Ketergantungan masyarakat pedesaan terhadap kayu bakar dan gas LPG untuk kebutuhan memasak memunculkan dampak berlapis. Mulai dari tekanan terhadap hutan akibat deforestasi, polusi udara dalam ruangan yang mengancam kesehatan, hingga beban ekonomi yang secara signifikan dirasakan oleh para perempuan sebagai pengelola rumah tangga. Persoalan serupa juga ditemui di Desa Wonocoyo, Kabupaten Trenggalek, di mana sampah organik rumah tangga yang menumpuk memperparah masalah lingkungan lokal. Namun, tantangan ini justru menjadi titik tolak bagi sekelompok perempuan di desa tersebut untuk merancang solusi berkelanjutan yang mengubah masalah menjadi sumber daya.

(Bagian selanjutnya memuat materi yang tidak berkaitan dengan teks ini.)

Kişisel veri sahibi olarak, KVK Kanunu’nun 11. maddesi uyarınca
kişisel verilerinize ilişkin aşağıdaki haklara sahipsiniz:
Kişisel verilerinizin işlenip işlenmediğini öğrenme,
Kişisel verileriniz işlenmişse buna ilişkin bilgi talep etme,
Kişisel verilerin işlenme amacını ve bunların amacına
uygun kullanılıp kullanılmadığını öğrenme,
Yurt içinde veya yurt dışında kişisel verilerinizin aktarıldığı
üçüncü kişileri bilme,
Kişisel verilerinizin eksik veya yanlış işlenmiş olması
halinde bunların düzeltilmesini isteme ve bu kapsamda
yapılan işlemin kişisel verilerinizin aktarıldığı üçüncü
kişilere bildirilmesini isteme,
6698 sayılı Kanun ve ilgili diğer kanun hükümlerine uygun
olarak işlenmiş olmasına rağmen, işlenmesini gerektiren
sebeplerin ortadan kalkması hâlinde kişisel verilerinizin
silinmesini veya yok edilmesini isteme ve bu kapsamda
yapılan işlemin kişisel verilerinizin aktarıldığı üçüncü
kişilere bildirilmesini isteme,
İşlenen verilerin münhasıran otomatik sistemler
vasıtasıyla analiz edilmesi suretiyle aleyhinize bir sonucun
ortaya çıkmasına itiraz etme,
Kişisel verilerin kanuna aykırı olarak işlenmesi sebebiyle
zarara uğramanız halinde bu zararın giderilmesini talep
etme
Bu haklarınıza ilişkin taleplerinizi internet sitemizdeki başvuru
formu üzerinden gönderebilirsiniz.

Dari Sampah Dapur Menjadi Energi Bersih: Mengenal Teknologi Bioreaktor Submarine
Sejak tahun 2019, sekelompok perempuan di Desa Wonocoyo memberdayakan diri dengan membangun fasilitas pengolahan sampah organik berbasis teknologi sederhana namun efektif, yaitu bioreaktor tipe 'submarine'. Inovasi ini mengandalkan proses fermentasi anaerob (tanpa oksigen) yang terjadi di dalam reaktor kedap udara. Sampah dapur seperti sisa sayuran dan kulit buah dimasukkan ke dalam reaktor dan dibiarkan mengalami proses dekomposisi alami oleh mikroorganisme. Proses ini menghasilkan biogas, yang utamanya berupa metana, sebagai produk sampingnya.
Cara kerjanya sangat aplikatif. Gas metana yang terbentuk dikumpulkan dan kemudian dialirkan langsung melalui jaringan pipa sederhana ke dapur-dapur rumah tangga yang tergabung dalam kelompok. Di sana, biogas ini digunakan untuk menyalakan kompor, secara langsung menggantikan peran kayu bakar atau tabung gas LPG. Pendekatan ini tidak hanya mengatasi masalah sampah organik di sumbernya, tetapi juga menciptakan sistem energi mandiri yang berkelanjutan bagi komunitas.
Dampak Multidimensi dan Potensi Replikasi yang Luas
Implementasi sistem biogas dari sampah organik ini telah menorehkan dampak positif yang signifikan dan multidimensi. Dari sisi lingkungan, volume sampah organik yang berakhir di tempat pembuangan akhir (TPA) berkurang drastis, mengurangi emisi metana dari dekomposisi sampah yang tak terkendali. Sementara itu, penggunaan energi terbarukan yang bersih ini mengurangi polusi udara dalam rumah, meningkatkan kesehatan keluarga, dan menurunkan tekanan pada hutan sekitar akibat penebangan kayu bakar. Secara ekonomi, keluarga peserta menghemat pengeluaran untuk bahan bakar, sebuah dampak yang sangat berarti bagi kesejahteraan rumah tangga.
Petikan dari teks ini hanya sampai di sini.